Confession #8: I’ve given up on folding clothes. (More or less.)
Having a laundry schedule has done a lot to help me stay on top of the laundry beast in our home. As long as I follow my schedule, the clothes get washed.
Washed, but not folded. I’ve given up on that part. I mean, I fold clothes, but I no longer obsess over getting everything folded and put into drawers the way I used to. If it happens, hooray! If it doesn’t, oh well.
Folding laundry just takes a lot of time, even with my kids’ help, and most of the time it ends up not looking any better or being any easier to find in the drawers than it did in the clean laundry basket!
Sooo…..why not just leave it in the basket? Why didn’t I think of this years ago?
Confession #9: Sometimes I find myself annoyed at my dyslexic because she doesn’t learn like me.
So there goes my Homeschooling Mother of the Year nomination.
Believe me, if there’s anything in the world that makes me feel like a wretched mother, it’s this. I’m a devoted homeschooling advocate and I encourage moms all the time to treat each child as an individual, to understand that each one will learn differently and progress at a different rate.
And yet again and again I find myself wanting my daughter to learn just like me.
It would just make it easier, you know? Easier for me. I want this homeschooling thing to be a breeze and when it’s not, well, I get frustrated.
But I wouldn’t trade my daughter, and I wouldn’t even trade the things I’ve learned from her dyslexia, for anything in the world. Sometimes I just have to stop and take a deep breath and remember again all the challenges she has already overcome and how successful we have been with slow, steady, calculated work.
Confession #10: I hated teaching my children to read.
Does that disqualify me from being considered a good homeschooling mom?
Listen, there are 100 things about homeschooling that I have loved and fully, thoroughly enjoyed, but teaching my kids to read was NOT one of them. My oldest learned in a Christian school, but even my minimal efforts to help her at home left me completely exhausted. Teaching my dyslexic to read was about a 5-year process that STILL makes me tired just to think about. In the midst of that challenge I had to start teaching two boys to read very much against their will. The first is finally a fantastic reader. The second we’re still working on.
Anyway, teaching my children to read has never been the seamless, beautiful experience I always thought it would be, and so I haven’t enjoyed it like other moms.
Sorry about that.
Confession #11: Sometimes I eat potato chips and cookies.
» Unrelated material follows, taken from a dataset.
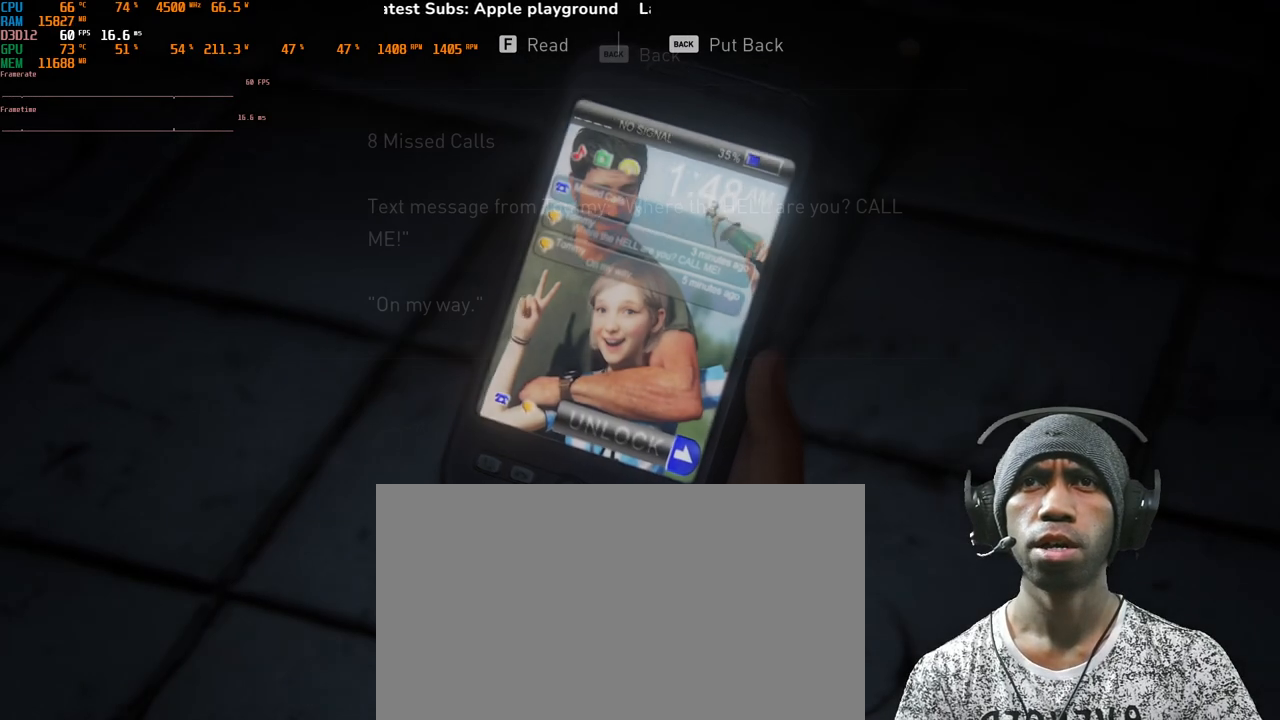
{"keys": [], "mouse": [], "events": []}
And stuff from McDonalds. And occasionally I have a Coke. And sometimes I even (GASP) feed these things to my children.
Listen, I try to make healthy choices for myself and for my family. And we’ve made some remarkable strides in the last few years, so that I can tell you without question we are eating far healthier and more naturally than we did, say, 5 years ago.
But sometimes life gets busy and convenience becomes more important. Sometimes I start craving a Coke and I let myself have one. And sometimes my kids just want a cookie and I can’t think of a good enough reason to say no.
LIVING on that stuff is one thing; having it occasionally is quite another, and I don’t beat myself up over it. I would love to be Mrs. Super Healthy Mom, but it’s not always practical in the real world. At least not in my real world.
Life is hard. That fact doesn’t escape any of us, no matter our backgrounds or personalities or even our decisions. Remembering that it’s true for everyone can help keep the things you see and read online in a proper perspective. Real life isn’t always uplifting or polite or encouraging. And those are things I want to be. So please forgive me for hiding away the rest of my not-so-perfect existence.